QUESTIONS TO ANSWER
1. Answer these questions from the forum thread about TT night photos.
(a) What exposure time does Ben give for the "glass bonnet" shot?
(b) How did Ben trigger the DSLR placed in the MK1 TT?
(c) Which section does Buckweed point to?
2. List every username that heads a post in the forum thread about TT night photos.
3. Reproduce the part of the forum thread about TT night photos that opens with the words containing "# My TT Nightshots" and closes with "and a tripod!!".

EXTRACT PROVIDED

+ + + +

# My TT Nightshots from 2011



## SBM (Jul 4, 2013)

Hi All,
I do enjoy my amateur photography and although definitely just an amateur, these are all my own work and as taken on the camera - I am especially pleased with the "glass bonnet" shot - not bad for a 30 sec exposure and a tripod!!

Cheers for looking
Ben


----------



## SBM (Jul 4, 2013)

If anyone can tell me how to add images "open and in the main message" that would be great! 

Thank you
Ben


----------



## Blueberry (Aug 10, 2007)

I really like the low down shot of the interior - brilliant 👍


----------



## SBM (Jul 4, 2013)

Thanks Blueberry,
The MK1 TT has a perfect "hole there that I could get the DSLR in and then trigger by wireless remote :thumb:

Ben


----------



## dread (Apr 30, 2010)

I really like those shots


----------



## s29nta (Mar 9, 2013)

Good stuff mate:thumb:


----------



## Buckweed (Aug 27, 2012)

Take a look here...section 5 
http://www.detailingworld.co.uk/forum/faq.php?faq=vb3_reading_posting#faq_vb3_attachments


----------



## SBM (Jul 4, 2013)

Thanks for the kind replies and thanks for the link Buckweed :thumb:

Cheers
Ben


----------



## President Swirl (Oct 23, 2011)

Nice car and pictures mate.


----------



## Derekh929 (Aug 28, 2011)

Very nice loving the 2nd and 3rd shot


----------

+ + + +

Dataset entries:
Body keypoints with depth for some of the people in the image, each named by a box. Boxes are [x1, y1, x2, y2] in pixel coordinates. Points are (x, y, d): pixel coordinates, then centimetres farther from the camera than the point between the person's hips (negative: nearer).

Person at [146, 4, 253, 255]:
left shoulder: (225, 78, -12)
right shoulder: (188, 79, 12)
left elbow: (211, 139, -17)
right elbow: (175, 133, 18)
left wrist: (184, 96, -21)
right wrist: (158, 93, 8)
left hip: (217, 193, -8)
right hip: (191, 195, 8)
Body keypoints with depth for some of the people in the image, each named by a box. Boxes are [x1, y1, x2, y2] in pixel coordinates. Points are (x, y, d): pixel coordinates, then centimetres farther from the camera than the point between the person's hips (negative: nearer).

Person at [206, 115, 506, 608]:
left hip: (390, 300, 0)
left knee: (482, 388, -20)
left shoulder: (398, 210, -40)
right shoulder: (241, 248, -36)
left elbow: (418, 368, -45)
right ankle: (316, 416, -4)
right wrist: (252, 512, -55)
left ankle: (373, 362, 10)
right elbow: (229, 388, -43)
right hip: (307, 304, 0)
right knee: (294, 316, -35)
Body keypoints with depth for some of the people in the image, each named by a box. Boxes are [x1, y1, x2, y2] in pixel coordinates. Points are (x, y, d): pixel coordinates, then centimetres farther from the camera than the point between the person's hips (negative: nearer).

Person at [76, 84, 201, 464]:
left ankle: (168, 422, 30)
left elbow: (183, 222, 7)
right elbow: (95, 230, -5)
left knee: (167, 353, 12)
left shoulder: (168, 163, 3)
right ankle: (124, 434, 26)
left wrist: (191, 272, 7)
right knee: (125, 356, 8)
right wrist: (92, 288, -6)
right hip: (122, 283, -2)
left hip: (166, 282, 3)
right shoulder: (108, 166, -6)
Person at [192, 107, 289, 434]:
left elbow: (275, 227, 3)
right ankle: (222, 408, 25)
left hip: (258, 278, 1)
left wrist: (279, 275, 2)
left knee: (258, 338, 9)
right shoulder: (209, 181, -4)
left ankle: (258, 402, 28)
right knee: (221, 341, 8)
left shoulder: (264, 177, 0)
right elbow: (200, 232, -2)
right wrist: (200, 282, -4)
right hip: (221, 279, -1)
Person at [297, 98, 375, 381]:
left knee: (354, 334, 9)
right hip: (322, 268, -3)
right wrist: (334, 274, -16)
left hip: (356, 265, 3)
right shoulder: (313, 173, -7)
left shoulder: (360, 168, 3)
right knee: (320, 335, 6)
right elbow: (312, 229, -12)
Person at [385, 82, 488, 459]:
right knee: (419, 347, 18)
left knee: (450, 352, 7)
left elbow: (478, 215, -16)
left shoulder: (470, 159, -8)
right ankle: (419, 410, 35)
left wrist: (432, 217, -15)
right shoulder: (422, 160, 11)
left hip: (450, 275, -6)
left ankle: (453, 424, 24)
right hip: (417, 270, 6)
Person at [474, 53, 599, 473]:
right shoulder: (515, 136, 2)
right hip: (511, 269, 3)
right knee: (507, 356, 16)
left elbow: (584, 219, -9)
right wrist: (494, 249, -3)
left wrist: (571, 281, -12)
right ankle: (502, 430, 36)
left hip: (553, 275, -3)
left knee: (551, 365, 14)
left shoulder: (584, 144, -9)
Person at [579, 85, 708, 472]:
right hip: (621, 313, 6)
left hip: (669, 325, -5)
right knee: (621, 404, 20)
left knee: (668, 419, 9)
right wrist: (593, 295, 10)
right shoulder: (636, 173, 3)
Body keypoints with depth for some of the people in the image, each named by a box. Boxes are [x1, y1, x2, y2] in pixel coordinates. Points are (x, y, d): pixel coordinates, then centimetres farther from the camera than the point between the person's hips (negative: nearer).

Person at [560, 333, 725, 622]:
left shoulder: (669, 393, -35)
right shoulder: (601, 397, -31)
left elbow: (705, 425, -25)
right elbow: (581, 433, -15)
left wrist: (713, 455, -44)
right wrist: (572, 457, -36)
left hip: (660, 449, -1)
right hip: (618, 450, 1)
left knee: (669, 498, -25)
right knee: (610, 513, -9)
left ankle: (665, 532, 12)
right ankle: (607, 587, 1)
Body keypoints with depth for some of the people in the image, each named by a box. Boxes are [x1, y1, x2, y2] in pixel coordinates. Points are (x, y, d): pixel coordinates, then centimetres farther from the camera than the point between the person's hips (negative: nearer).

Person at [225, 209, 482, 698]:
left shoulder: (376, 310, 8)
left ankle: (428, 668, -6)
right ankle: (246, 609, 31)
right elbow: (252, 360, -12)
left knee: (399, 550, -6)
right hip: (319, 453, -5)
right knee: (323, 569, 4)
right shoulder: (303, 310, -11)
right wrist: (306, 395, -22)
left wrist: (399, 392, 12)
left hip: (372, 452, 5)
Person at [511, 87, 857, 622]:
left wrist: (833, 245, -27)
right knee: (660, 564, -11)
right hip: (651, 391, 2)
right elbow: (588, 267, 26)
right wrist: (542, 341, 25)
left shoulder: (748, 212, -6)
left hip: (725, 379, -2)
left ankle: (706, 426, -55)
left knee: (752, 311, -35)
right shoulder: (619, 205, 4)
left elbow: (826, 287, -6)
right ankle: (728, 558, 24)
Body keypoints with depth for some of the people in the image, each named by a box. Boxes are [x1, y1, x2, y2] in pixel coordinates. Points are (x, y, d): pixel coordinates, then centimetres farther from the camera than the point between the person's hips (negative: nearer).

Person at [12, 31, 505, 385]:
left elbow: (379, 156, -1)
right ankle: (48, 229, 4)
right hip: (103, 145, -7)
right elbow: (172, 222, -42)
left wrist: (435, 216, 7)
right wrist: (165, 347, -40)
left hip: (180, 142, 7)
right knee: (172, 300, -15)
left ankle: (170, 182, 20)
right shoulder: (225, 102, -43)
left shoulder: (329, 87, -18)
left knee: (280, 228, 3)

+ + + +

COMPLETED EXERCISE
1.
(a) 30 seconds
(b) By wireless remote
(c) Section 5

2. SBM, Blueberry, dread, s29nta, Buckweed, President Swirl, Derekh929

3.
# My TT Nightshots from 2011



## SBM (Jul 4, 2013)

Hi All,
I do enjoy my amateur photography and although definitely just an amateur, these are all my own work and as taken on the camera - I am especially pleased with the "glass bonnet" shot - not bad for a 30 sec exposure and a tripod!!